Chief among the issues that Wickremesinghe needs to address is securing assistance from the International Monetary Fund to purchase basic goods, Saravanamuttu said. The IMF can issue Rapid Financing Instruments, or RFI, to countries in need of immediate assistance due to natural disaster or other forces outside of its control, but Sri Lanka’s circumstances don’t fall under the typical remit of an RFI. Finance Minister Ali Sabry, who replaced Basil Rajapaksa, formally requested assistance from the IMF in April, and has been working with the IMF to attempt to broker some sort of agreement; however, as he said in an address to Parliament earlier in May, any agreement will be based on the restructuring of the nation’s debt and would take six months to put in motion.

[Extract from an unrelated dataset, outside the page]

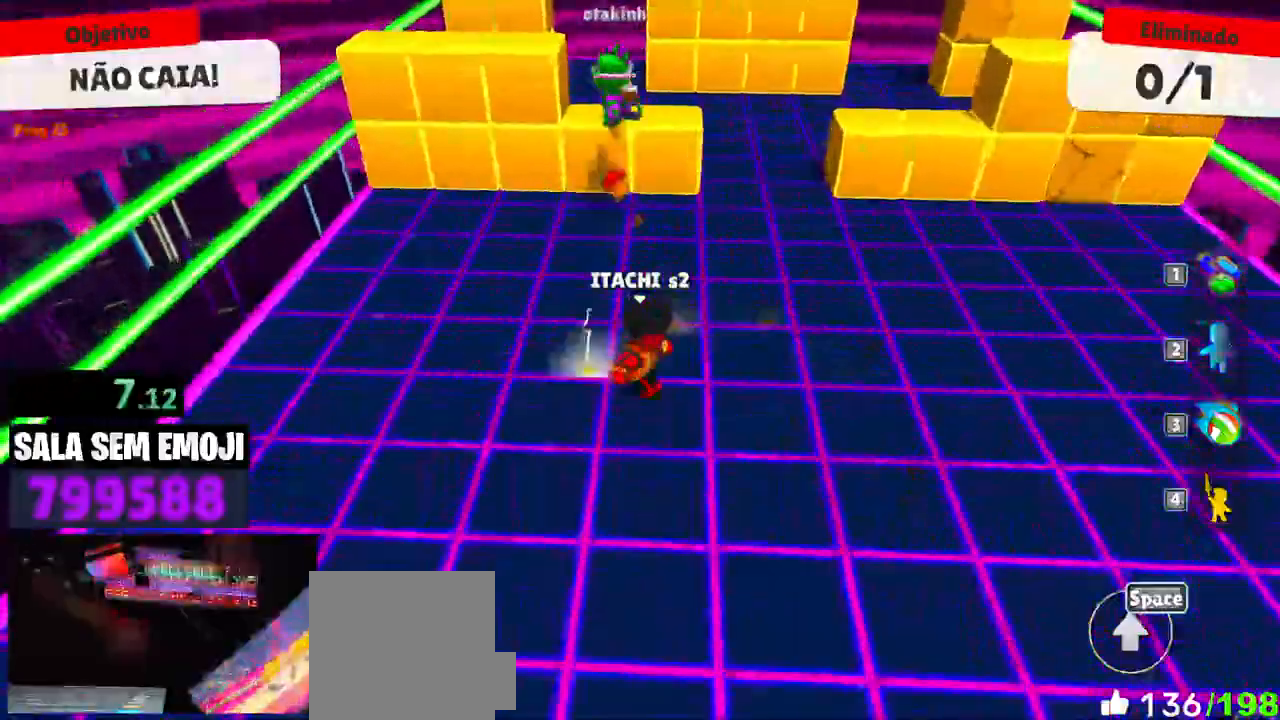
{"keys": ["space", "w"], "mouse": [], "events": [[50, "w", "down"], [150, "d", "up"], [433, "space", "down"]]}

But the economic and political crises are so deeply intertwined that, Saravanamuttu said, solving one wouldn’t ease the other; both issues have to be addressed for Sri Lanka to recover. “[Wickremesinghe] has to ensure that we get the bridging finance and the agreement with the IMF as well as clip the powers of the executive presidency and set a date for Gotabaya Rajapaksa to resign and for the office of the executive presidency to be abolished,” he said. Wickremesinghe is, according to the Associated Press, meeting with diplomats from Japan, the US, the European Union, Germany, China, and India to float the idea of an aid consortium to help bail the country out quickly, but the political dimensions have yet to be substantially addressed.

As of now, Gotabaya has expressed no intention to resign his post and retains the broad executive powers instituted under his rule in October 2020; this includes the power to make an array of important appointments and to dissolve the parliament any time after the halfway point of its five-year term. Although Gotabaya has floated the idea of curtailing those powers and on Wednesday reiterated his intention to do so in a speech to the nation, that has yet to move forward. As of Saturday, he retains his office and appointed four new cabinet ministers, all belonging to his Sri Lanka Podujana Peramuna party, in a bid for stability until a new cabinet can be formed. A strict nationwide curfew, imposed on Monday, continues, as do orders for security services to shoot on site anyone deemed to be participating in acts of vandalism or arson.

But protesters, both in the streets and online, are still demanding Gotabaya’s resignation, which Saravanamuttu said is crucial for the country’s future.

“The demands of the people are for the president to go and failure to address this will be to the detriment of the country.”